== Text provided

GVN Center and Member Spotlight
Richard Scheuermann
Director, La Jolla Campus
Craig Venter Institute
What are you and your institution currently working on regarding SARS-CoV-2?
Dr. Scheuermann is leading a team of investigators at JCVI in response to the COVID-19 outbreak. Through his NIH-sponsored Bioinformatics Resource Center project, his team released a dedicated public web portal for data about the SARS-CoV-2 virus during the early stages of the outbreak, and collaborated with investigators at the La Jolla Institute for Immunology to apply machine learning methods to predict the likely immune epitopes targeted by the immune response to SARS-CoV-2 infection. Gene Tan, at the JCVI’s La Jolla campus, is leading efforts to develop SARS-CoV-2 spike glycoprotein pseudotyped viruses for receptor binding and antibody neutralization assays. Through an IARPA-funded collaboration with investigators at Harvard Wyss Institute, John Glass is using in vitro cell culture systems to assess the capacity of SARS-CoV-2 proteins to inhibit antiviral mechanisms of the human innate immune system that would otherwise prevent viral replication in those cells. Lauren Oldfield and Sanjay Vashee, at JCVI’s Rockville campus, are collaborating with investigators at the University of Maryland to use synthetic genomics to develop a SARS-CoV-2 infectious clone paired with a rapid, modular reverse genetic system to assess genomic variants from the wealth of global sequencing data, develop and test vaccine candidates, and generate needed tools, including fluorescent and tagged virus strains.
What efforts are you making on COVID-19 serology, and how would you assess the progress of current testing?
JCVI is developing critical resources for the evaluation of antibody reactivity for serology testing. From an informatics perspective, the use of comparative genomics methods and predictive machine learning algorithms are being used to identify the key determinants for immune system recognition and to monitor the impact of virus evolution in immune system evasion. The bioinformatics analyses will aid in developing critical resources for the evaluation of antibody reactivity for serology testing. In the laboratory, viral surface proteins are being generated for use as ELISA antigens, pseudotyped recombinant viruses are being constructed for neutralizing assays, and candidate vaccine constructs are being synthetized to define the immunogenicity of the viral proteins and to understand the basis of immune response and protection against SARS-CoV-2.
Biosketch
Richard H. Scheuermann is Director of JCVI’s La Jolla Campus and an adjunct professor of pathology at U.C. San Diego. He received a BS in Life Sciences from the Massachusetts Institute of Technology, and a PhD in Molecular Biology from the University of California, Berkeley.

====

Exercise objective: Copy the spotlight on Richard Scheuermann starting at "GVN Center and" and ending at "on regarding SARS-CoV-2?", putting "Head" in place of "Director".

== Stored data

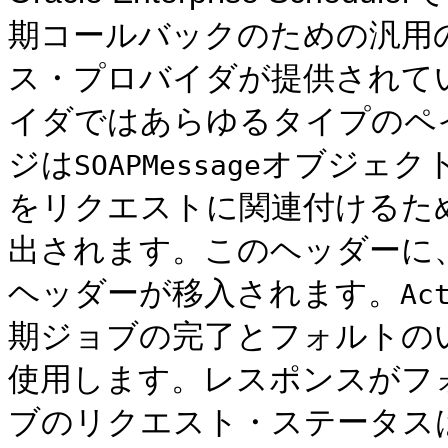
期コールバックのための汎用のJava 
ス・プロバイダが提供されて
イダではあらゆるタイプのペ
ジは
オブジェク
SOAPMessage
をリクエストに関連付けるた
出されます。このヘッダーに
ヘッダーが移入されます。
Ac
期ジョブの完了とフォルトの
使用します。レスポンスがフ
ブのリクエスト・ステータス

====

Result of this task:
GVN Center and Member Spotlight
Richard Scheuermann
Head, La Jolla Campus
Craig Venter Institute
What are you and your institution currently working on regarding SARS-CoV-2?